What that does, Sampson said, is keep people who have been released from the local correctional centre in Prince George even if they don’t originate here. Skakun said he doesn’t want to see Prince George to be seen as a “dumping ground” for people with mental health issues from other communities.
Both Sampson and Skakun said that counselling and other services to help people leaving treatment re-enter society are needed as well.
Sitting in on the meeting as an ex-officio member of the committee was Coun. Trudy Klassen. She said the costs of human suffering and public safety, especially downtown, need to be acknowledged since they are often caused by people who should be in care.

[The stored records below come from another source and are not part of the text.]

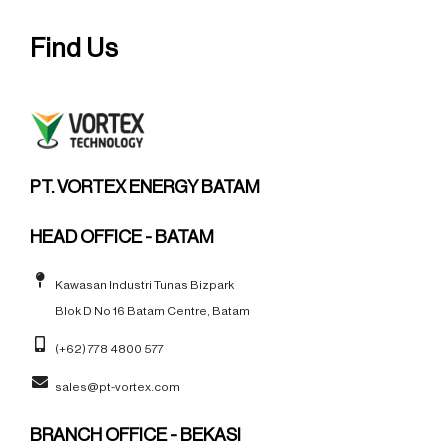
Find Us
PT. VORTEX ENERGY BATAM
HEAD OFFICE - BATAM
Kawasan Industri Tunas Bizpark
Blok D No 16 Batam Centre, Batam
(+62) 778 4800 577
sales@pt-vortex.com
BRANCH OFFICE - BEKASI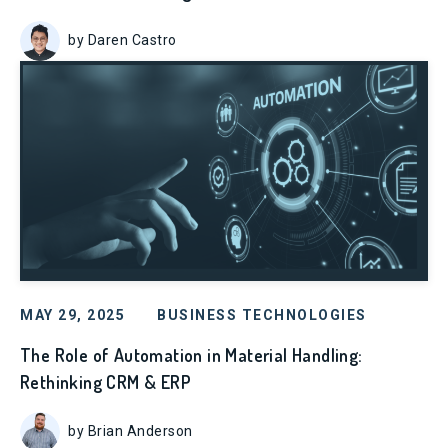
by Daren Castro
MAY 29, 2025
BUSINESS TECHNOLOGIES
The Role of Automation in Material Handling:
Rethinking CRM & ERP
by Brian Anderson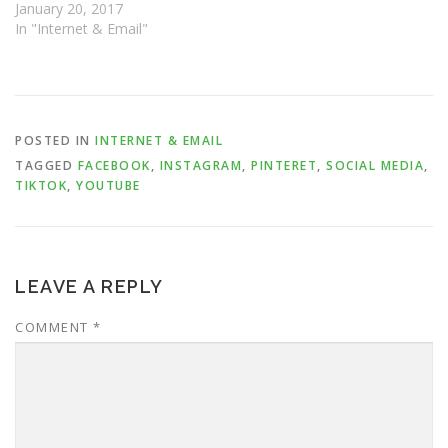
January 20, 2017
In "Internet & Email"
POSTED IN
INTERNET & EMAIL
TAGGED
FACEBOOK
,
INSTAGRAM
,
PINTERET
,
SOCIAL MEDIA
,
TIKTOK
,
YOUTUBE
LEAVE A REPLY
COMMENT
*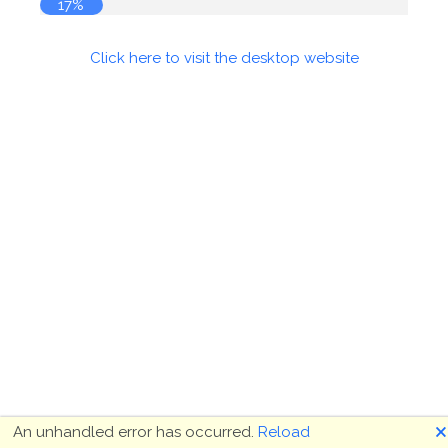
17%
Click here to visit the desktop website
🗙
An unhandled error has occurred.
Reload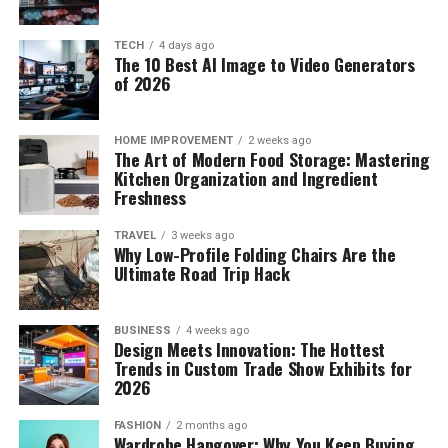
TECH
4 days ago
The 10 Best AI Image to Video Generators
of 2026
HOME IMPROVEMENT
2 weeks ago
The Art of Modern Food Storage: Mastering
Kitchen Organization and Ingredient
Freshness
TRAVEL
3 weeks ago
Why Low-Profile Folding Chairs Are the
Ultimate Road Trip Hack
BUSINESS
4 weeks ago
Design Meets Innovation: The Hottest
Trends in Custom Trade Show Exhibits for
2026
FASHION
2 months ago
Wardrobe Hangover: Why You Keep Buying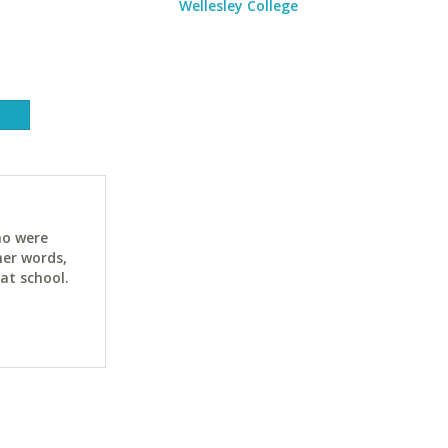
Wellesley College
ho were
her words,
at school.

Eric Depenau, the city's manager of administrative services, said he thinks the city should take the tone of being willing to act as a compassionate partner in dealing with mental health issues, especially for communities without the resources to do so themselves, but making it clear Prince George doesn’t want to be taken advantage of when it comes to supporting people after their release.
Coun. Susan Scott and Skakun said there have been rumours that buses of people with issues from other communities have been dropped off in Prince George.
While it’s not clear whether there’s fact behind those rumours, Scott said it needs to be communicated to other communities that they need to be more active than just dropping them off for treatment in Prince George should a facility open.
She also said that BC has seen success in appointing an independent seniors’ advocate and asked how the committee can advocate for the province to create a similar office to tackle mental health issues.
Skakun added that the city will need to collaborate with area First Nations as well to make sure treatment in Prince George is a success.
On top of bringing up the issue with the province, the committee and city staff also intend to engage with the Union of BC Municipalities and the North Central Local Government Association.
The committee’s draft resolution for the NCLGA would have the organization endorse the construction of “a standalone secure psychiatric care facility, to serve the region, in Prince George.”